Sunday, August 22, 2010

The Cavalry Just Over the Hill.

Having presided over exactly one complete adventure, I'm still very much a newbie as far as Dungeon Mastering is concerned. While it has some things in common with other sorts of game design-- be it board-based or electronic-- I can't really test it the way I can other designs. It's meant to be played exactly once, and if something's off-- if, say, an encounter is too easy, like my big epic boss fight that ended three rounds in without any players sustaining any damage-- then it kind of spoils the experience. There's no way for me to tell if something's not working until we break out the battle grid and start rolling some dice. (Or, story-wise, until their eyes glaze over or they respond to a serious NPC with some wisecracks.) (Or, puzzle-wise, until they miss the "clue" that I thought, wrongly, was obvious.) (Etc.)

I'm sure it's something that I'll develop a better knack for as I get more experience with it-- I'll be able to eyeball an encounter and say, yes, I better nerf this down a bit, or, alternatively, beef it up. But until I get to that point, I'm still faced with the idea that I might be sending my players into the jaws of certain doom-- certainly not something I want to happen to a group of mostly-newbies their second or third time out.

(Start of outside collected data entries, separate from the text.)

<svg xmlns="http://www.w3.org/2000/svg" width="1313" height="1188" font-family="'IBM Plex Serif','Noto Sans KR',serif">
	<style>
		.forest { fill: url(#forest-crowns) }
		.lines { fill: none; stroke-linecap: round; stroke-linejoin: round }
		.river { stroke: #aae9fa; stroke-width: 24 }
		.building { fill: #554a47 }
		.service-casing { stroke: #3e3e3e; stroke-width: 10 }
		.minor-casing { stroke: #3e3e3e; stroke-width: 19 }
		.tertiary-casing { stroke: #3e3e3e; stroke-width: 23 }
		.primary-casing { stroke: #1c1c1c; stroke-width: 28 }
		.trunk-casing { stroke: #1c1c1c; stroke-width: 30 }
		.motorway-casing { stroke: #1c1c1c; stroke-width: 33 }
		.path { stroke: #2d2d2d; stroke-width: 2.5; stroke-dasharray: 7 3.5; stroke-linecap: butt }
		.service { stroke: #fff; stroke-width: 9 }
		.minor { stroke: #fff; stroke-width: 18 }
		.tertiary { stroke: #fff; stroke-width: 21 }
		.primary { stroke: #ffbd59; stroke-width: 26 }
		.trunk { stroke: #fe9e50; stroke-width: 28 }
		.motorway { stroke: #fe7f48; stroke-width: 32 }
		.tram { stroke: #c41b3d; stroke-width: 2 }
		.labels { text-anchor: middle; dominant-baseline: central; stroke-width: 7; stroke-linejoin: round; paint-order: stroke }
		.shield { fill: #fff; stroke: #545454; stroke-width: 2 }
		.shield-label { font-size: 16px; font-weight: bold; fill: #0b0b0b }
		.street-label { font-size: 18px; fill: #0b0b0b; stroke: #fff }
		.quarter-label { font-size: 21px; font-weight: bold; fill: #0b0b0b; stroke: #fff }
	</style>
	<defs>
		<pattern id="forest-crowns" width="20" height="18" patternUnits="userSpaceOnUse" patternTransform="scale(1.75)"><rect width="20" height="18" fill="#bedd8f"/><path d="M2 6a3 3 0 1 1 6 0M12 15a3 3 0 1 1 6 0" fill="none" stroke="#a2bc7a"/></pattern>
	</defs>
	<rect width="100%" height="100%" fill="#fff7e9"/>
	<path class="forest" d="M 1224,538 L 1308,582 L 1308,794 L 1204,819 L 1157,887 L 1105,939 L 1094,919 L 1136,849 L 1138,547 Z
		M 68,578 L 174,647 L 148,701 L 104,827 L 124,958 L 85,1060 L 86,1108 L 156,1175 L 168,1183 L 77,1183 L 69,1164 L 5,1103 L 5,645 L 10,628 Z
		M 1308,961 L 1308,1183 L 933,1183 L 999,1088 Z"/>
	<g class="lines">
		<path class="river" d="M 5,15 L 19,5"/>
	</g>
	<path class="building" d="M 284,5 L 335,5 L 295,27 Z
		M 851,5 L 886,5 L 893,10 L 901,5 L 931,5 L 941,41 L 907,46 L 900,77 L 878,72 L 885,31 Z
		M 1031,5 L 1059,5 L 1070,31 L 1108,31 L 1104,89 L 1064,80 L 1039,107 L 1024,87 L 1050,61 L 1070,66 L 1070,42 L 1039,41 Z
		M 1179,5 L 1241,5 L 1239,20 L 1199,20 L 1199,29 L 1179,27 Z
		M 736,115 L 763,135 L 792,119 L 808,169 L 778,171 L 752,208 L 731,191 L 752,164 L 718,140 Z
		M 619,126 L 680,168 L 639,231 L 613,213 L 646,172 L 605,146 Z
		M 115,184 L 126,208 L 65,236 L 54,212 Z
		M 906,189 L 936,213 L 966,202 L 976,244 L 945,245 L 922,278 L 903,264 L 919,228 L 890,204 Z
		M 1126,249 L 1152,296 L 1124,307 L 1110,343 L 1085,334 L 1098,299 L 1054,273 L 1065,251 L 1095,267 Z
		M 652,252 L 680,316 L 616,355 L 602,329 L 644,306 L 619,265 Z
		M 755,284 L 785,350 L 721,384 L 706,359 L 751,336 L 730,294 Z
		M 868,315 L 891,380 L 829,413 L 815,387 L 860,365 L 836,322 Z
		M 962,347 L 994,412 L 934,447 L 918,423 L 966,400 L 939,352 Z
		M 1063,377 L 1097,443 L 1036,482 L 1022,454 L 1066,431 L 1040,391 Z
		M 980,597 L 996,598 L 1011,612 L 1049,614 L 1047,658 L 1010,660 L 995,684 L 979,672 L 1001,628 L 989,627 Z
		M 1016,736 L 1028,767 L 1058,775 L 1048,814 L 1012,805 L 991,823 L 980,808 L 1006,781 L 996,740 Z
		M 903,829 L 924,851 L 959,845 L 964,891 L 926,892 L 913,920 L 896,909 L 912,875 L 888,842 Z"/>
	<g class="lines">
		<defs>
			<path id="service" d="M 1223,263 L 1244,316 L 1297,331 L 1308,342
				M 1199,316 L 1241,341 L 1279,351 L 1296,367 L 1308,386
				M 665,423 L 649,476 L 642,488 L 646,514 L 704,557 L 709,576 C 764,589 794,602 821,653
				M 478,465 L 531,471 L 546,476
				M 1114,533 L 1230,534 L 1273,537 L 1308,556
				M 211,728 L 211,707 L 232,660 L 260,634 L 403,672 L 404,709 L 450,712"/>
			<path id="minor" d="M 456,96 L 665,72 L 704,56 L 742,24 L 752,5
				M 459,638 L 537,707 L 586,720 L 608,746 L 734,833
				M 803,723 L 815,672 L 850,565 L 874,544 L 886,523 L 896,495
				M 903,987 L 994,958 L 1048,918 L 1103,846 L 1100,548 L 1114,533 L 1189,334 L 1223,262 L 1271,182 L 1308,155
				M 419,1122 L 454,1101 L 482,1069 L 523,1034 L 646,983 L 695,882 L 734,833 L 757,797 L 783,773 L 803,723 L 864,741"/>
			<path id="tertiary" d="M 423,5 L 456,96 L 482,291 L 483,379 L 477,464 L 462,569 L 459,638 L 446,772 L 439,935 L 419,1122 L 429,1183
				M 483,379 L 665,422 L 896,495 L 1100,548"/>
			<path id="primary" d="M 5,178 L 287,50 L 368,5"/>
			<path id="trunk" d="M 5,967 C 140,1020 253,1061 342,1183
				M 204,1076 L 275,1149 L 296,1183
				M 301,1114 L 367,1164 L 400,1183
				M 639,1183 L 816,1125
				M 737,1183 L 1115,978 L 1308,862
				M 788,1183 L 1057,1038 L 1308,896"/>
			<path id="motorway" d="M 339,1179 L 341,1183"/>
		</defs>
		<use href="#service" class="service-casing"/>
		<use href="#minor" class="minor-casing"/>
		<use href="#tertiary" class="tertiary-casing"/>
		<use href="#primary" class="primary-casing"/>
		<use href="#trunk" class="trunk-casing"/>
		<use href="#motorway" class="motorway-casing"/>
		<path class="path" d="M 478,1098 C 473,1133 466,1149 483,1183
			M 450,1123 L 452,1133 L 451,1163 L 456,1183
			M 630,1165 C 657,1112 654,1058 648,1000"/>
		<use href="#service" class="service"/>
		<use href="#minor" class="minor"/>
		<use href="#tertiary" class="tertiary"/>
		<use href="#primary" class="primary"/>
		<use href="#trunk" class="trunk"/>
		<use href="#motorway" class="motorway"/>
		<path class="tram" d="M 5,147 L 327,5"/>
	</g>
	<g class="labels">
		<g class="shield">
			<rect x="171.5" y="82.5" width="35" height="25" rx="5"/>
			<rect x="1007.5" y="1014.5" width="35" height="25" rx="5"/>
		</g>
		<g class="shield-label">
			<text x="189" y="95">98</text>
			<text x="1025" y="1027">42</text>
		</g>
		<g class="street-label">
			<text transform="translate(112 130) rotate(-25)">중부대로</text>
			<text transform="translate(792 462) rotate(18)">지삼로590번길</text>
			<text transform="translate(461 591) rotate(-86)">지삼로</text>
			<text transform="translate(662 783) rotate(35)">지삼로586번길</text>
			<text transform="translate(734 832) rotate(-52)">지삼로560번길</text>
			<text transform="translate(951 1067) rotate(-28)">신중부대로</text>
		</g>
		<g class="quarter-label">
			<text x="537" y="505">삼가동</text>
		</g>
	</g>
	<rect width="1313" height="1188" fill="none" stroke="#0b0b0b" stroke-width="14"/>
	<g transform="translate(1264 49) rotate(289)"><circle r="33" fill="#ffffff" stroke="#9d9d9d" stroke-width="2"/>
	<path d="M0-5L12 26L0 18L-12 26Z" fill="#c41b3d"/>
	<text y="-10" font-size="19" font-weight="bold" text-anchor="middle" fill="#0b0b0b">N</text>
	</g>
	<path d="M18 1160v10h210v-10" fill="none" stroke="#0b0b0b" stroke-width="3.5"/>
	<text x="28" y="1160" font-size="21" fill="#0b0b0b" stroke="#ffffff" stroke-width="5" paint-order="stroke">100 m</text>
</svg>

So I've built in a fail-safe to each of the encounters for my second adventure, one that I can call on should the going prove to be a little too tough-- a sort of cavalry that comes to the rescue. They're not an actual cavalry, despite the campaign's Old West flavour. What they are, precisely, I won't spoil here, in case one of my players is reading. But I will say that they're specific to each encounter, and that they're set up, in a non-obvious way, within the story of the adventure.

That's the important point, I think. If the players are getting their butts whupped, and all of the sudden, a giant dragon flies down and scoops up the baddies in its talons, it'd feel kind of cheap and obvious. But if there's a sudden influx of allies that make sense within the context of the storyline that enable the players to turn the tide, if just barely-- well, that's something exciting and epic and thus an altogether appropriate conclusion to an evening of dungeoneering, yes?